One of his businesses helps international students, immigrants and refugees connect with their new communities. Another aims to tackle college affordability.
“If I were to wait until I was older and more financially stable to pursue these passions, it might be too late,” he said.
His passion projects don’t pull in a lot of money, so Chester picks up contract work to make ends meet. It’s sometimes a months-long contract as a speech pathologist at a school, the kind of job he went to college for. He also finds work advising Chinese students planning to study in the United States and mentors other entrepreneurs.
As a contractor Chester doesn’t usually receive benefits. He buys health insurance off the state exchange. Even if he is offered a retirement account, he chooses not to use it.
But Chester isn’t worried about what will happen to him in retirement. He’s hoping at least one of his ventures is successful, and doesn’t intend on retiring in the traditional sense anyway. “Even if I made a lot of money, I don’t want the do-nothing lifestyle,” he said.
Finishing graduate school at 29
Karissa Sampson, 29, recently finished a physician assistant graduate degree program and will soon start a new job at a family practice.
Before she went back to school, Sampson worked as an EMT for a few years. She opened an employer-sponsored retirement plan and contributed a little bit at the time. She doesn’t think there’s more than $600 saved there, though she hasn’t looked at it in years.
“After basic expenses, I had about $40 left over each month.

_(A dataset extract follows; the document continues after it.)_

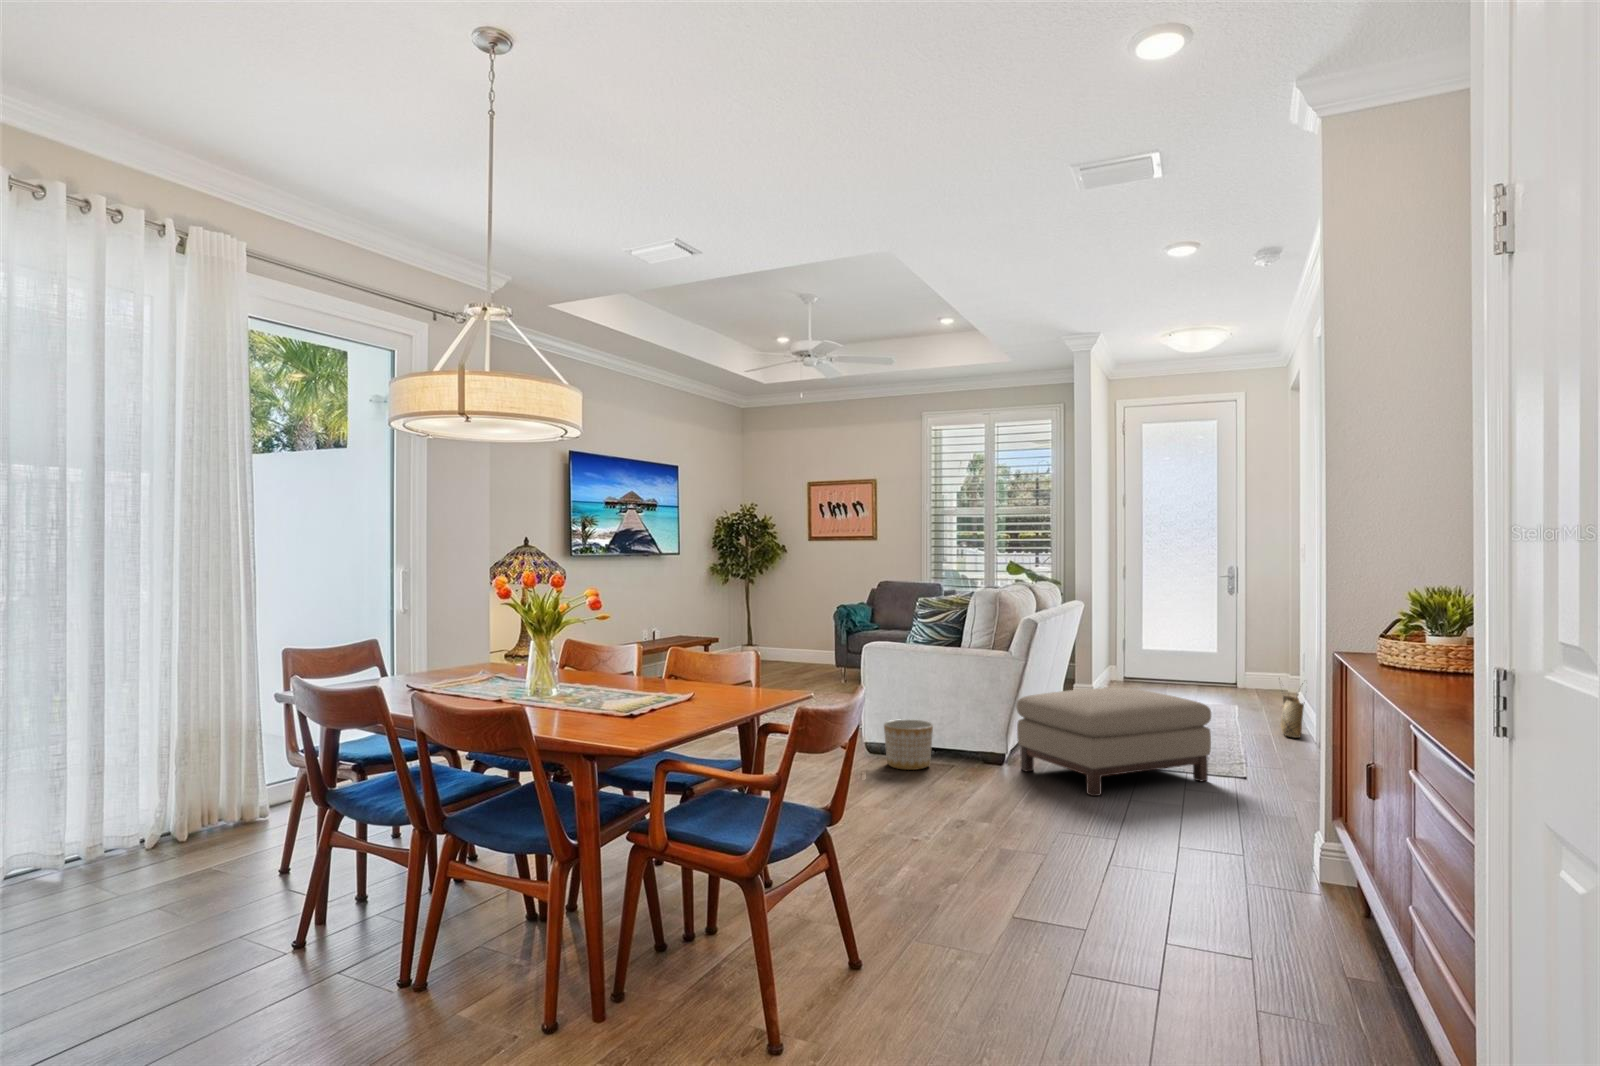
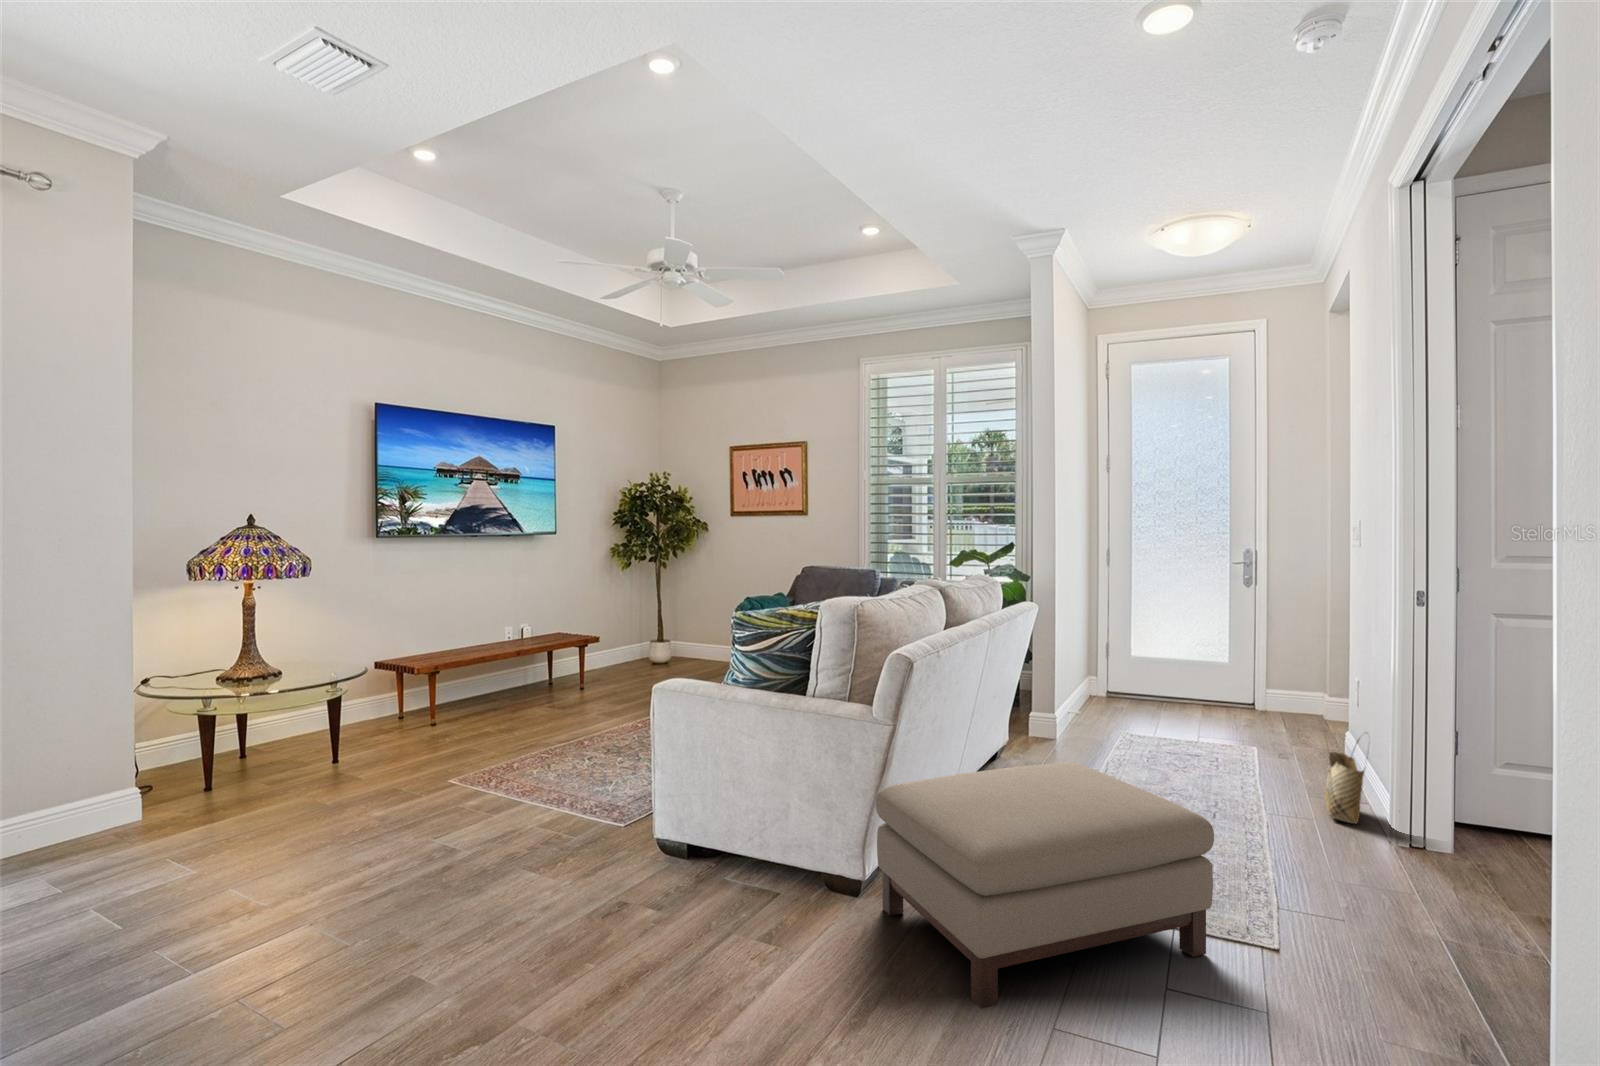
planter: present [884,719,933,770] -> none [660,810,742,907]

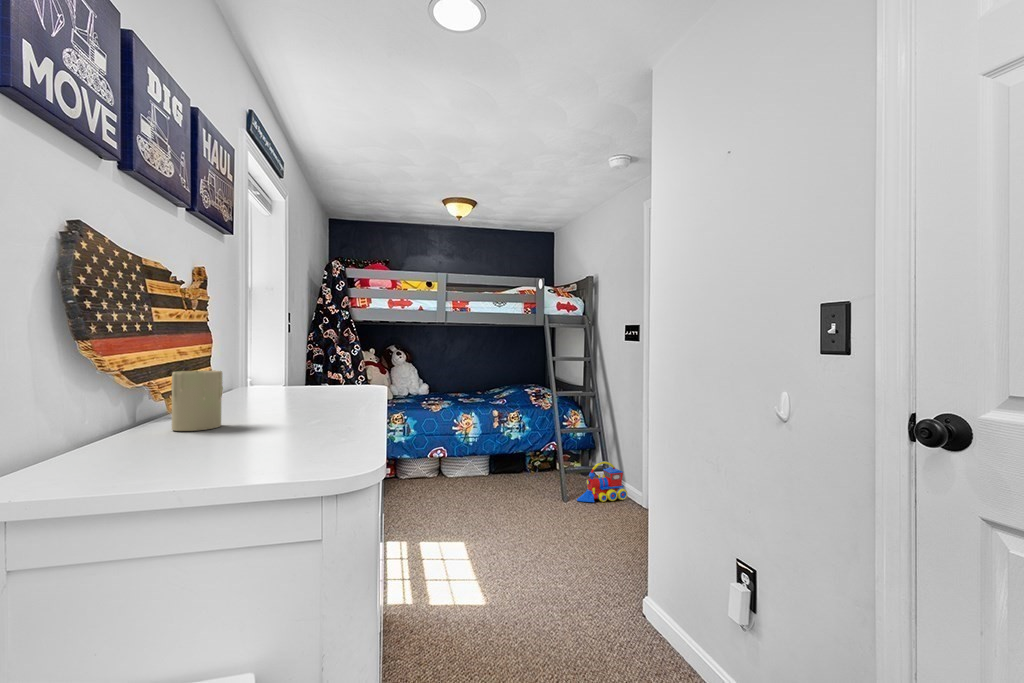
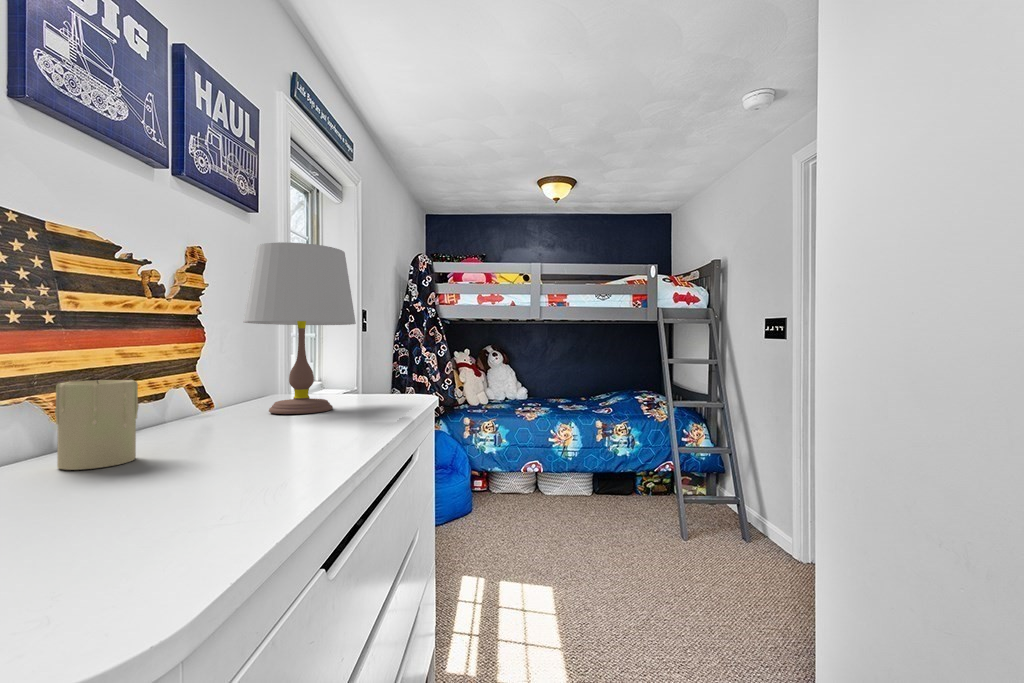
table lamp: none [239,265,330,400] -> present [243,242,356,414]
toy train: present [577,461,627,502] -> none [699,491,768,543]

Sometimes I could save it, but sometimes, you know, your car needs new brakes,” she said.
Now, she has about $190,000 in student debt to pay off.
About half of her take-home pay will already go to a minimum monthly loan payment, and she’s not sure whether any extra money should be saved for retirement or used to pay down her debt faster.
“Honestly, at this point, I plan to put it all against student loans for a few years and then start saving heavily for retirement,” Sampson said.
She’ll be eligible to participate in her employer-sponsored retirement plan after one year of employment and expects a 5 percent match.
“I know I’ll be relying on my own savings for retirement, but I’m optimistic I’ll be able to retire before the age of 65, barring any large unexpected expenses,” she said.